• **ASSIGNMENT**: The required answer is an exact copy of every entry underneath.

• **GIVEN RECORDS**:
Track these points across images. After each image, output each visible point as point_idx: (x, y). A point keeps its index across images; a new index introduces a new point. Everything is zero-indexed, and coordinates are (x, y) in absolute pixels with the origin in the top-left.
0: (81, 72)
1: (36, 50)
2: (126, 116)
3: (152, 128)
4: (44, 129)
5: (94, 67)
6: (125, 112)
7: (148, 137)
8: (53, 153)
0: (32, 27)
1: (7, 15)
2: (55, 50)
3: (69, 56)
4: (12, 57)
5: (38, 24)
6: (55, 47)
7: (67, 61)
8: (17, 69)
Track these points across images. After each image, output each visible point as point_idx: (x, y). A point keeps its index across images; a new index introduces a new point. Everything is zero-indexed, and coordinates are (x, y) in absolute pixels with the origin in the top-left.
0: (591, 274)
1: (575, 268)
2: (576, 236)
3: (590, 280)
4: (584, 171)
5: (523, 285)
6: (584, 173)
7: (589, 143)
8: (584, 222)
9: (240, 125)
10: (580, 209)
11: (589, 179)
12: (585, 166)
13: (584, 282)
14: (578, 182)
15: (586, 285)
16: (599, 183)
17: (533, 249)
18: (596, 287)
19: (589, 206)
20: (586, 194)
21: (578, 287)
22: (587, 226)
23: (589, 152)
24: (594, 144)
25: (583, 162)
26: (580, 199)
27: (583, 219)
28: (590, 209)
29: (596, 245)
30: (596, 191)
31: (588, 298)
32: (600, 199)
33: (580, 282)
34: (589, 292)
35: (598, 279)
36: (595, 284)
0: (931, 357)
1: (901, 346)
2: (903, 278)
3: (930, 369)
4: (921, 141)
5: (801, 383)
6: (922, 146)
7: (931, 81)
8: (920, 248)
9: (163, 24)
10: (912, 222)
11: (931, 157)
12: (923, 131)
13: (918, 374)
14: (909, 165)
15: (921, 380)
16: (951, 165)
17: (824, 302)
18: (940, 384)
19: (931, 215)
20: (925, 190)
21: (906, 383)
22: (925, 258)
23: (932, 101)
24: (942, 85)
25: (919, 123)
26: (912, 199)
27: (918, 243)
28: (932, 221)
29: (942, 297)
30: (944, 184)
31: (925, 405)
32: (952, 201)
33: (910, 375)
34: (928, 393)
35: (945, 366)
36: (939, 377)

• **RESPONSE BOX**:
Track these points across images. After each image, output each visible point as point_idx: (x, y). A point keeps its index across images; a new index introduces a new point. Everything is zero-indexed, and coordinates are (x, y) in absolute pixels with the origin in the top-left.
0: (81, 72)
1: (36, 50)
2: (126, 116)
3: (152, 128)
4: (44, 129)
5: (94, 67)
6: (125, 112)
7: (148, 137)
8: (53, 153)
0: (32, 27)
1: (7, 15)
2: (55, 50)
3: (69, 56)
4: (12, 57)
5: (38, 24)
6: (55, 47)
7: (67, 61)
8: (17, 69)
Track these points across images. After each image, output each visible point as point_idx: (x, y). A point keeps its index across images; a new index introduces a new point. Everything is zero-indexed, and coordinates are (x, y) in absolute pixels with the origin in the top-left.
0: (591, 274)
1: (575, 268)
2: (576, 236)
3: (590, 280)
4: (584, 171)
5: (523, 285)
6: (584, 173)
7: (589, 143)
8: (584, 222)
9: (240, 125)
10: (580, 209)
11: (589, 179)
12: (585, 166)
13: (584, 282)
14: (578, 182)
15: (586, 285)
16: (599, 183)
17: (533, 249)
18: (596, 287)
19: (589, 206)
20: (586, 194)
21: (578, 287)
22: (587, 226)
23: (589, 152)
24: (594, 144)
25: (583, 162)
26: (580, 199)
27: (583, 219)
28: (590, 209)
29: (596, 245)
30: (596, 191)
31: (588, 298)
32: (600, 199)
33: (580, 282)
34: (589, 292)
35: (598, 279)
36: (595, 284)
0: (931, 357)
1: (901, 346)
2: (903, 278)
3: (930, 369)
4: (921, 141)
5: (801, 383)
6: (922, 146)
7: (931, 81)
8: (920, 248)
9: (163, 24)
10: (912, 222)
11: (931, 157)
12: (923, 131)
13: (918, 374)
14: (909, 165)
15: (921, 380)
16: (951, 165)
17: (824, 302)
18: (940, 384)
19: (931, 215)
20: (925, 190)
21: (906, 383)
22: (925, 258)
23: (932, 101)
24: (942, 85)
25: (919, 123)
26: (912, 199)
27: (918, 243)
28: (932, 221)
29: (942, 297)
30: (944, 184)
31: (925, 405)
32: (952, 201)
33: (910, 375)
34: (928, 393)
35: (945, 366)
36: (939, 377)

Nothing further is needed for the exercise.